═════ DATA EXTRACTS ═════

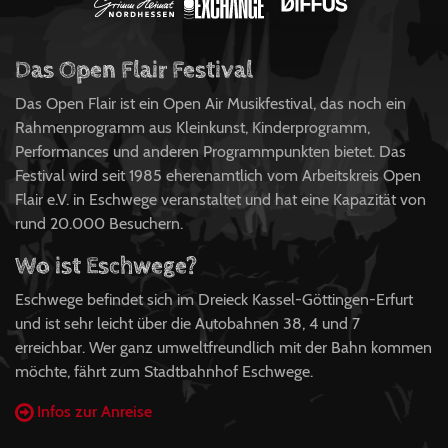
Das Open Flair Festival
Das Open Flair ist ein Open Air Musikfestival, das noch ein
Rahmenprogramm aus Kleinkunst, Kinderprogramm,
Performances und anderen Programmpunkten bietet. Das
Festival wird seit 1985 eherenamtlich vom Arbeitskreis Open
Flair e.V. in Eschwege veranstaltet und hat eine Kapazität von
rund 20.000 Besuchern.
Wo ist Eschwege?
Eschwege befindet sich im Dreieck Kassel-Göttingen-Erfurt
und ist sehr leicht über die Autobahnen 38, 4 und 7
erreichbar. Wer ganz umweltfreundlich mit der Bahn kommen
möchte, fährt zum Stadtbahnhof Eschwege.
Infos zur Anreise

═════

WHAT IS BEING ASKED: Where a line of the records contains the word "Eschwege", count it; state only the final tally.

REPLY: 4